(Items from a dataset)
+ + + + +

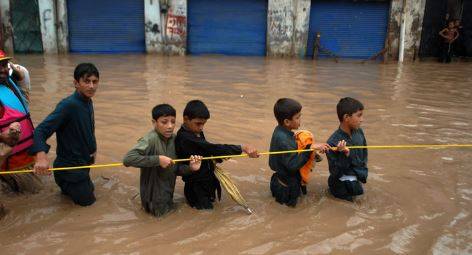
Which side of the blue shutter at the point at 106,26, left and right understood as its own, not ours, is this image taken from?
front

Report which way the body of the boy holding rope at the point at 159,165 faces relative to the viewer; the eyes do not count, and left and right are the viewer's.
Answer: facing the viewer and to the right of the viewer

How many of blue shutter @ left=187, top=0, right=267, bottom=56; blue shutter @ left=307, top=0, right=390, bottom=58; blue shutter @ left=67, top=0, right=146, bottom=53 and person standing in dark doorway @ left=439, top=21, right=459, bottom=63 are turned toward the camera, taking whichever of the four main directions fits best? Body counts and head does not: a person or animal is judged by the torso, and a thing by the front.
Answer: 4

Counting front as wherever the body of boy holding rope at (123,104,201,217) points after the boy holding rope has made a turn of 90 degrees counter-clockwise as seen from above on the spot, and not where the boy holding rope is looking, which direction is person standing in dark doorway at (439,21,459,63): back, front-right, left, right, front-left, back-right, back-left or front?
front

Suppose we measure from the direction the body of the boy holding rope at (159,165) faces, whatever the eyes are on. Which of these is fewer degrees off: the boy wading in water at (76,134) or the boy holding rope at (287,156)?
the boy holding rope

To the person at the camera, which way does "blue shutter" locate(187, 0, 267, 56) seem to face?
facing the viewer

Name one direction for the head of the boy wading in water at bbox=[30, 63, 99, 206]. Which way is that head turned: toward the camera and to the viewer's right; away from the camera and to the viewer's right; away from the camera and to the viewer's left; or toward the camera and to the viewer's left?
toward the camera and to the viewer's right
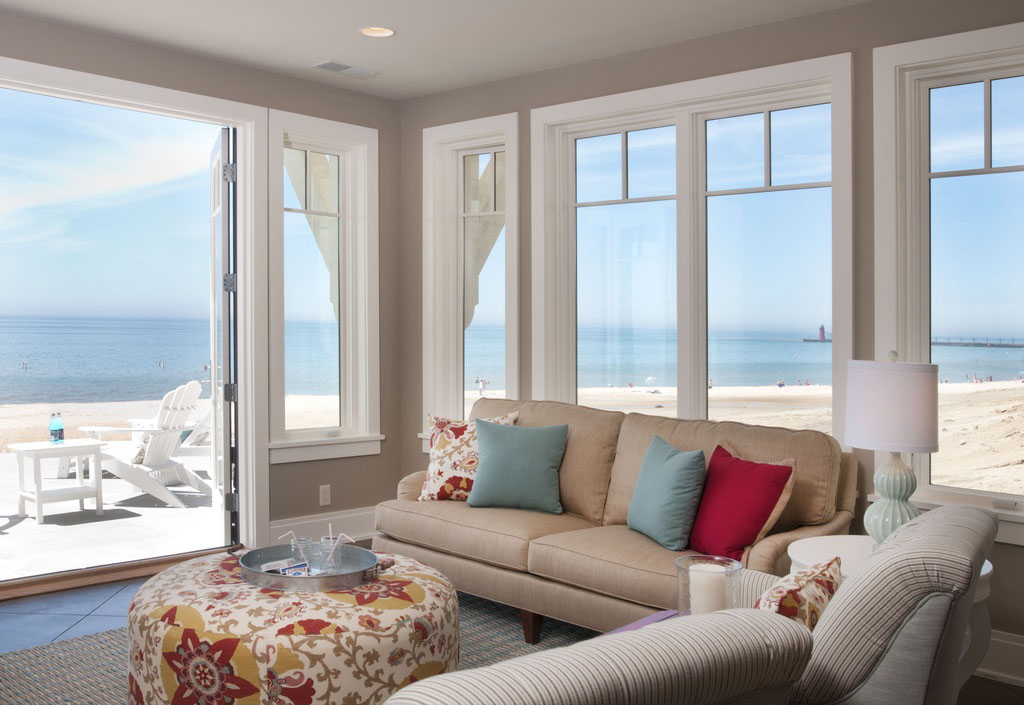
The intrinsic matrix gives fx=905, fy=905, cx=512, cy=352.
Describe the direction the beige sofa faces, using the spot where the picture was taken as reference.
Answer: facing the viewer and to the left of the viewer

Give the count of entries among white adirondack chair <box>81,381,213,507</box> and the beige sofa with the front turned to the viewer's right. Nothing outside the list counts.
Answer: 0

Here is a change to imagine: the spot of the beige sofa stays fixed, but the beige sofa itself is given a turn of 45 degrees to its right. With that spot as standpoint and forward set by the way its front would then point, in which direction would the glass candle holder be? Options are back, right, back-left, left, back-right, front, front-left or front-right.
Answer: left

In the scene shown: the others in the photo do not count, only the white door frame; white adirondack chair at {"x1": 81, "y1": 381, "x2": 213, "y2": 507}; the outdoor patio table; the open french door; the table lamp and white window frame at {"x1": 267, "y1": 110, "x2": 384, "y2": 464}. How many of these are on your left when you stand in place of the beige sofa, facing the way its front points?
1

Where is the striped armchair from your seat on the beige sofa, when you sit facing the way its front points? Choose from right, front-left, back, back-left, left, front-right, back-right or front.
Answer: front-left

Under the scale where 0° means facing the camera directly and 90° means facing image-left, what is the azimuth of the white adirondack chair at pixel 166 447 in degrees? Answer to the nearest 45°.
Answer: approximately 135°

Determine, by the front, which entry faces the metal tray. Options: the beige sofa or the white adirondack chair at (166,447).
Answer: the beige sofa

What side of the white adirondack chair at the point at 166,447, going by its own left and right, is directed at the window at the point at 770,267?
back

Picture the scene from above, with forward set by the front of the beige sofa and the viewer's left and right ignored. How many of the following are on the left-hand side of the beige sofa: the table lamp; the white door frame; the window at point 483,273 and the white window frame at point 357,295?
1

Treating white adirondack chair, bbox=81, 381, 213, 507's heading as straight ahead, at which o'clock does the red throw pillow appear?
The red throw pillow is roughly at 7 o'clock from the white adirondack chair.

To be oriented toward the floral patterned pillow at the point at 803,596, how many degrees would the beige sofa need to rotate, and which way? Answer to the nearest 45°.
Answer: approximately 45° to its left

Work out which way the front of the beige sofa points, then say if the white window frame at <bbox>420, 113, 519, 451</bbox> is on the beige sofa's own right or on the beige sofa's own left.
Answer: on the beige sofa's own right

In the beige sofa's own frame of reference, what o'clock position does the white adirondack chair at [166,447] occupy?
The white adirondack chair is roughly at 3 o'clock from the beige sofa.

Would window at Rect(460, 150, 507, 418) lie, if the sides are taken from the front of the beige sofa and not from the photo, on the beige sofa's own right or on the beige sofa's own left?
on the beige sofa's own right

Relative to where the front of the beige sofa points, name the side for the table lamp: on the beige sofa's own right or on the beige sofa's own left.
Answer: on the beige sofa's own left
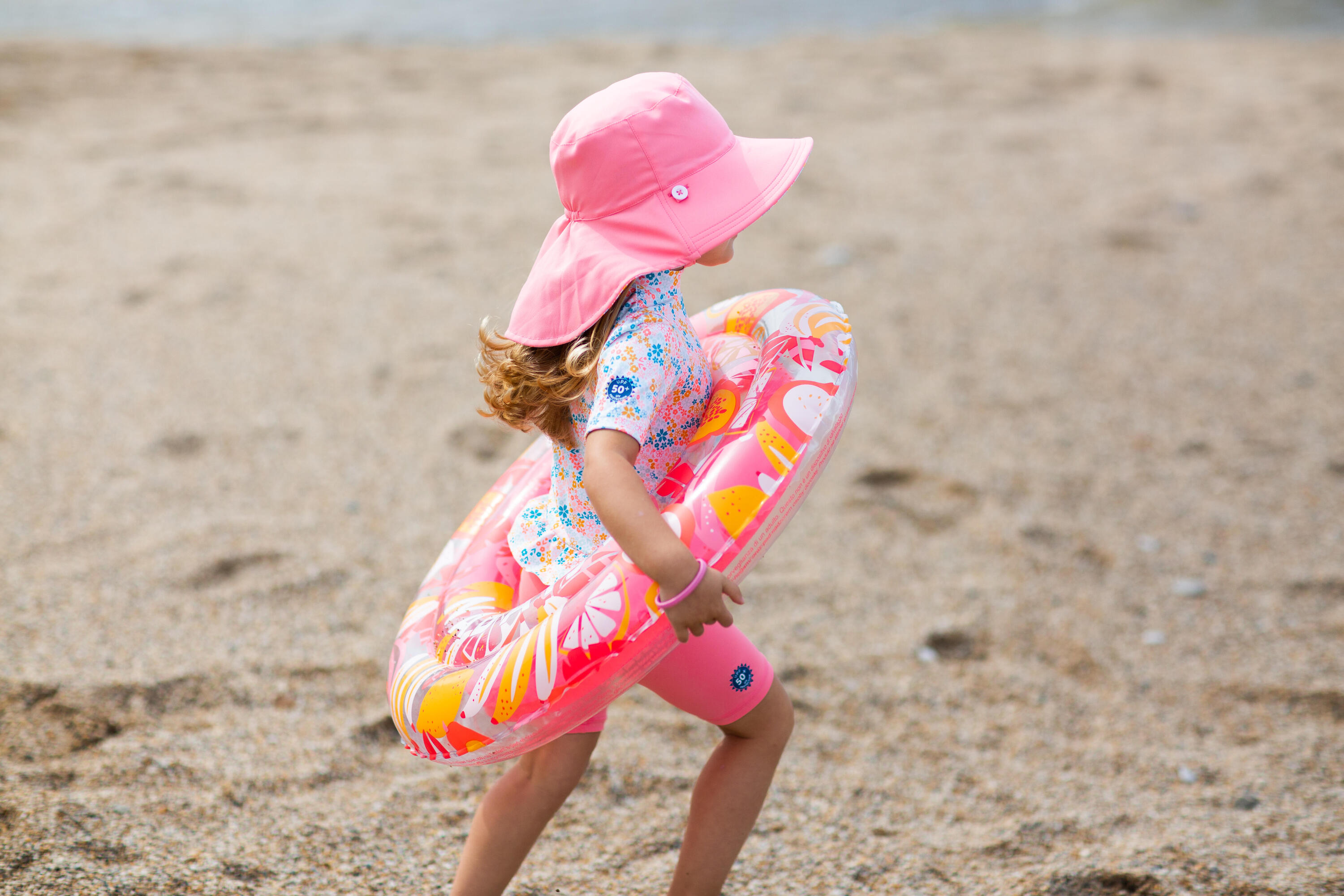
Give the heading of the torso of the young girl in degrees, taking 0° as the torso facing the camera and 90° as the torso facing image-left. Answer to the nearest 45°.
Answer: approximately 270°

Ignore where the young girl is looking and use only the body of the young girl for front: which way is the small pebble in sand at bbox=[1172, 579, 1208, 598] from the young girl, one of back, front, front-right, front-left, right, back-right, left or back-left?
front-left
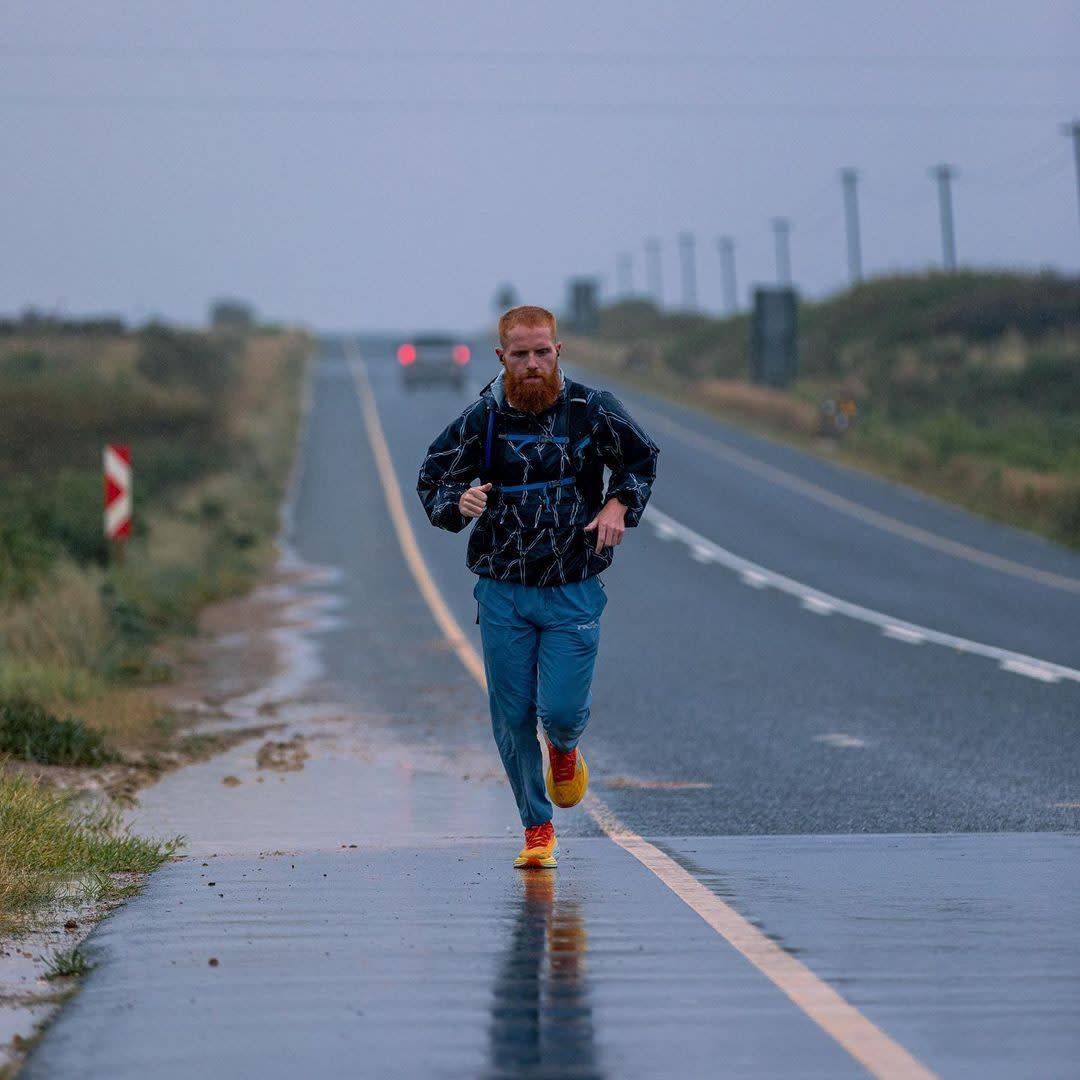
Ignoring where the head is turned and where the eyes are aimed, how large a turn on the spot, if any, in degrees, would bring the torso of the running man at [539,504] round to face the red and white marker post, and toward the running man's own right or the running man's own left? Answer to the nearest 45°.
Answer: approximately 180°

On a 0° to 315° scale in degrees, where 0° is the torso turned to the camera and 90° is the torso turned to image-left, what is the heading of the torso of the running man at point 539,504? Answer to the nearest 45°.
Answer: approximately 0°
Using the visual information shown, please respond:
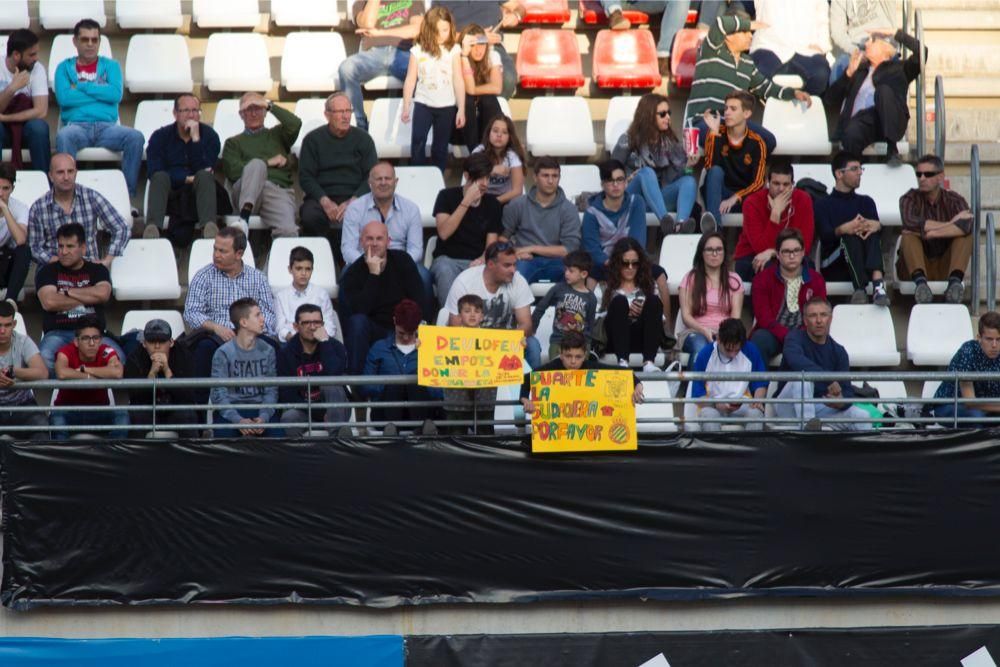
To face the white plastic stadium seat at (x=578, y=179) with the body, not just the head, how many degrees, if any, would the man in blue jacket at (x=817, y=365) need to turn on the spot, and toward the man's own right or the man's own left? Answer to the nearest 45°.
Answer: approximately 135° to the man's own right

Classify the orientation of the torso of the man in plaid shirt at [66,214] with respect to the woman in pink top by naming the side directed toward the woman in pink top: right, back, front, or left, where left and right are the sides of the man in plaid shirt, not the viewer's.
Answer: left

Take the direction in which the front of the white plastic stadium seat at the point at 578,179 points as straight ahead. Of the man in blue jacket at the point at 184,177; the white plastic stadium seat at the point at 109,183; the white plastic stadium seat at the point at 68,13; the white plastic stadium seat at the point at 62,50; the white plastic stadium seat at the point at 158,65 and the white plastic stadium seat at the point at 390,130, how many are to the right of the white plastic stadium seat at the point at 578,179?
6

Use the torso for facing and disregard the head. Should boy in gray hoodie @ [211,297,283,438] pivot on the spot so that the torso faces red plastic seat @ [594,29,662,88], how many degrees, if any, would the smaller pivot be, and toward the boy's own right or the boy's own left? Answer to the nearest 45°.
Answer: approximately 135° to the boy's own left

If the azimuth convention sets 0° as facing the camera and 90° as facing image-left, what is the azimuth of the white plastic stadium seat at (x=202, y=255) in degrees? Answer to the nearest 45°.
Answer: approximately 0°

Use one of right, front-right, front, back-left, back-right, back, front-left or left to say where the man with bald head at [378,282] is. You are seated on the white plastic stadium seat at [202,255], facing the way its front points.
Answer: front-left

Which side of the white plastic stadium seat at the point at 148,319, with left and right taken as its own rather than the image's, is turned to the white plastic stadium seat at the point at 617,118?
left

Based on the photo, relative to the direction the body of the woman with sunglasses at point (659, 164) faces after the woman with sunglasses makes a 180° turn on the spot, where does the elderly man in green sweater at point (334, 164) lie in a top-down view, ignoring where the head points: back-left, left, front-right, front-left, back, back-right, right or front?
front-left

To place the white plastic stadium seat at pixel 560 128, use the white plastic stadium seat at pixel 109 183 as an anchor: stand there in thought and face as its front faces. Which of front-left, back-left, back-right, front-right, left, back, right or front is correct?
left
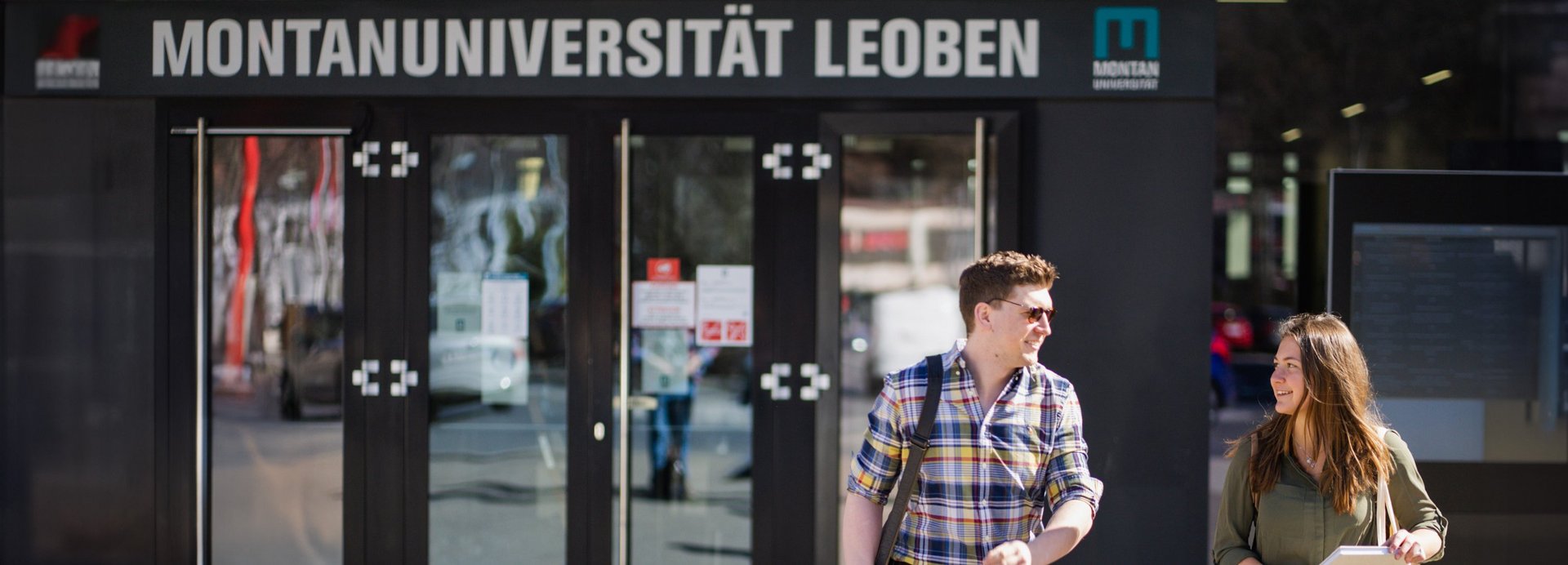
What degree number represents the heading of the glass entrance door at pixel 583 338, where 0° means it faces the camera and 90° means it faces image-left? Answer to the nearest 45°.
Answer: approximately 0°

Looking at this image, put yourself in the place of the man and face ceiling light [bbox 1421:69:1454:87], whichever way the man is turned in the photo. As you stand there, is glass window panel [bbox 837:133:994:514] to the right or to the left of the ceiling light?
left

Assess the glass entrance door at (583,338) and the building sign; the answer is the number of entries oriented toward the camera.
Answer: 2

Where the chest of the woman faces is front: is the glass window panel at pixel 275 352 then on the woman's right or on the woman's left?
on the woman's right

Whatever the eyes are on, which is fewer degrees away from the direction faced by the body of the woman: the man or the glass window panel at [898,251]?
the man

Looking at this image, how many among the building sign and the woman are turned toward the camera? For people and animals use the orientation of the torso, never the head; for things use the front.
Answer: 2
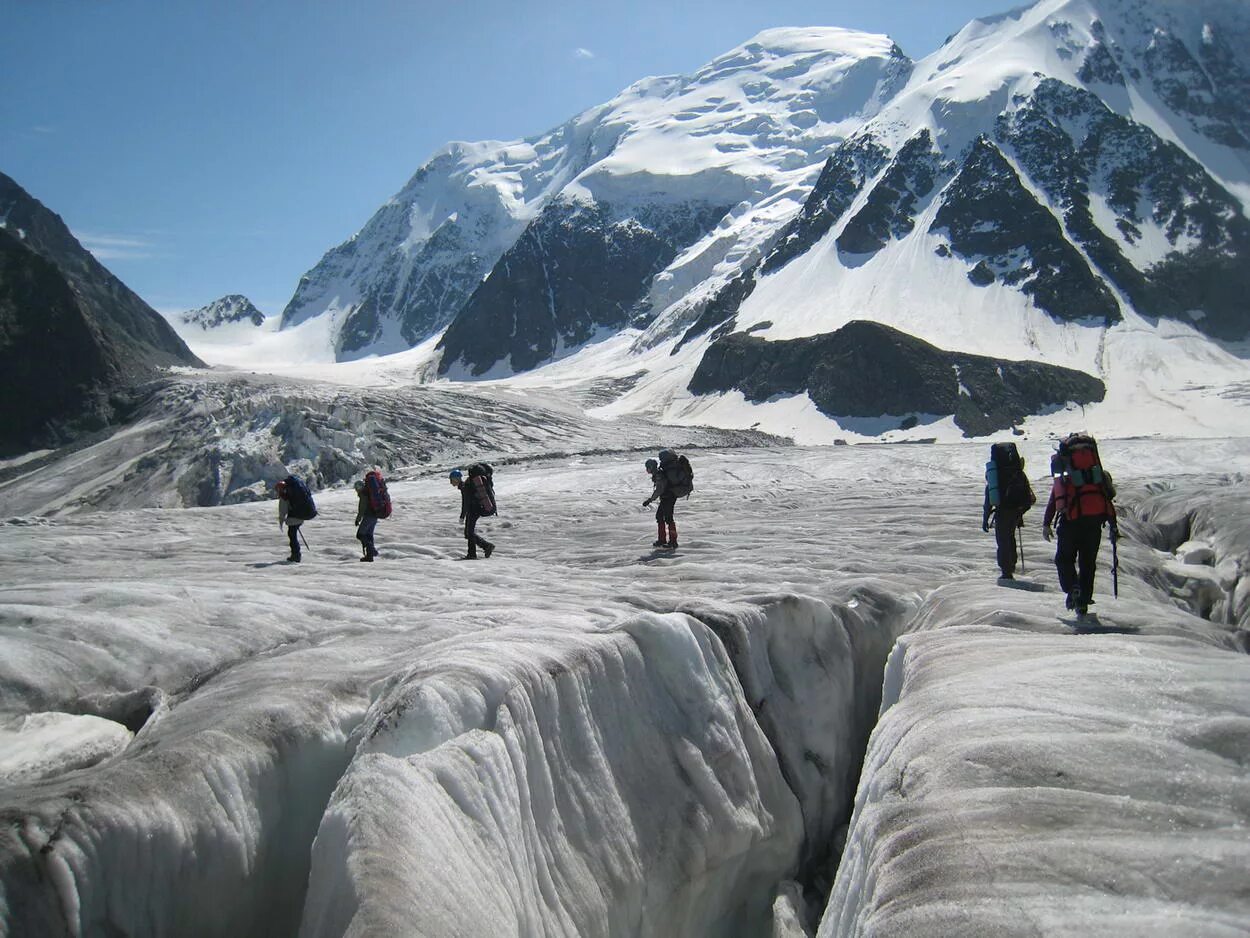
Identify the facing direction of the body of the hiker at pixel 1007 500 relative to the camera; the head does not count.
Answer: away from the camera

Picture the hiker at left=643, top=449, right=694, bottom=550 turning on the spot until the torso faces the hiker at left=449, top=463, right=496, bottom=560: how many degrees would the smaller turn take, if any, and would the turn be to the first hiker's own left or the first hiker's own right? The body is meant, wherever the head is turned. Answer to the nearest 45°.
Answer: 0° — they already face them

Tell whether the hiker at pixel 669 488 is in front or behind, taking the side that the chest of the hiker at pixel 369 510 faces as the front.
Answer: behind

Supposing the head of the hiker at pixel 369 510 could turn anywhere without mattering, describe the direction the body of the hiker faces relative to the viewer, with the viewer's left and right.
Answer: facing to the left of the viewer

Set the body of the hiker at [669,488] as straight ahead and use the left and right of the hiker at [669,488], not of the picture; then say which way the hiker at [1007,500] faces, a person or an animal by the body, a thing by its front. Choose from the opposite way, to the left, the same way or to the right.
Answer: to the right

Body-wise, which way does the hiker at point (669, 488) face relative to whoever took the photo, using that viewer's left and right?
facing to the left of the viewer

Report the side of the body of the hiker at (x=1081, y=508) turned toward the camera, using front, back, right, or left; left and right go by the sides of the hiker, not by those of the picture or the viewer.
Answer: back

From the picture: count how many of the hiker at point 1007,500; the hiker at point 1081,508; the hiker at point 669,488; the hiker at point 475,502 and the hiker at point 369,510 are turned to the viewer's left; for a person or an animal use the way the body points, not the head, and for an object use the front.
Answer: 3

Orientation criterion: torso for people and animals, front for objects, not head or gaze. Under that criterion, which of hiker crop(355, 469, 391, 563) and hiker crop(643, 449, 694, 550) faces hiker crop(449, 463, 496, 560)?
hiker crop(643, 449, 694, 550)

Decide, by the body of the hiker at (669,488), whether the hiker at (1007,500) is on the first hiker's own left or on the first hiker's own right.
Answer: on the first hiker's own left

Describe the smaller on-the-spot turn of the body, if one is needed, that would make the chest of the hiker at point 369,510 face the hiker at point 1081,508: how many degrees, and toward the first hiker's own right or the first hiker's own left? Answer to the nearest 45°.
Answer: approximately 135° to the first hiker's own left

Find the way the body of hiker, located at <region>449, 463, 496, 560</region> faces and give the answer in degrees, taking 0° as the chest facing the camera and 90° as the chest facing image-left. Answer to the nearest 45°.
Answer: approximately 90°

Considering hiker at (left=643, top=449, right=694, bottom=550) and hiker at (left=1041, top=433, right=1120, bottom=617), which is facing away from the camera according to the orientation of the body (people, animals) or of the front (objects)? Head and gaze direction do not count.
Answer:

+ + + + +

[Task statement] Report every line of the listing above that contains the word "behind". Match case exactly.

[Response]
Tell whether the hiker at pixel 669 488 is in front or behind, taking the side that the chest of the hiker at pixel 369 510 faces as the front.
Answer: behind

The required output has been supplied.